Bank loans could at long last become cheaper. Finance Minister P. Chidambaram today ‘advised’ public sector banks to cut base lending rates. He also asked the banks to focus on the top 30 loan defaulters.
“We have advised the banks to look at the base rate,” Chidambaram told newspersons after meeting the heads of public sector banks and financial institutions. “In my view, reduction of the base rate will be a powerful booster, will be a powerful stimulus to credit growth.”
The base rate is the key to determining the interest rates on deposits and loans, and no bank can lend below that rate.
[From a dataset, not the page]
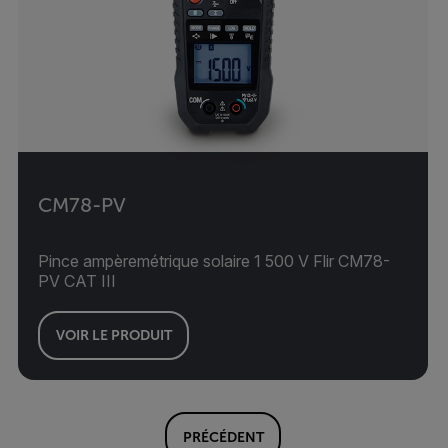
CM78-PV
Pince ampèremétrique solaire 1 500 V Flir CM78-
PV CAT III
VOIR LE PRODUIT
PRÉCÉDENT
The Finance Minister’s advice comes at a time when the Reserve Bank of India has cut the key policy rate — the repo rate — by 125 basis points (1.25 percentage points), whereas banks have lowered the base rate only by 30-50 basis points.
Banks, however, argue that provisioning requirements and cost of money have gone up by 50 basis points each.
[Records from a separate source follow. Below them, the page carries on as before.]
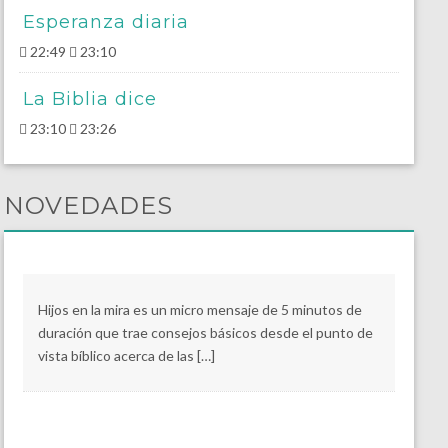
Esperanza diaria
22:49
23:10
La Biblia dice
23:10
23:26
NOVEDADES
Hijos en la mira es un micro mensaje de 5 minutos de
duración que trae consejos básicos desde el punto de
vista bíblico acerca de las […]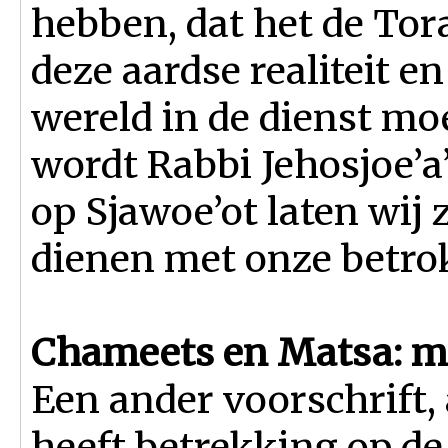
hebben, dat het de Tora
deze aardse realiteit en
wereld in de dienst mo
wordt Rabbi Jehosjoe’a’s
op Sjawoe’ot laten wij 
dienen met onze betrok
Chameets en Matsa: mat
Een ander voorschrift, 
heeft betrekking op d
Chidambaram admitted that these two issues could restrict the rate cut, but told newspersons that bank heads had assured him during the meeting that they would review their base lending rates by this month end. Talking about non-performing assets, the Finance Minister asked banks to focus on top defaulters and take action against them. “You focus on the top defaulters as well as keep an eye on the top performing accounts. A close watch is being kept on the top 30 non-performing accounts in each bank and action will be taken on the defaulters,” he said.
For public sector banks, the share of the top 30 accounts in terms of gross non-performing assets (GNPA) rose to 39.7 per cent at end-March 2013, from 34.5 per cent in the corresponding year-ago period.
In fact, for nine public sector banks, this share is more than 50 per cent. GNPA as a percentage of gross advances has gone up to 3.78 per cent from 2.32 per cent.
Business environment
Talking about the overall business environment, the Finance Minister said there was good credit demand from sectors such as agriculture, small and medium enterprises, and retail. In the infrastructure sector, there were signs of higher credit demand from road and non-conventional energy sectors, he said.
“Overall, there seems to be some pick-up in credit demand, I think the picture will become clearer in the second quarter,” he said. Credit growth of public sector banks in 2012-13 declined to 15.6 per cent from 17.8 per cent in the previous year, while deposit growth was 14.9 per cent from 14.4 per cent.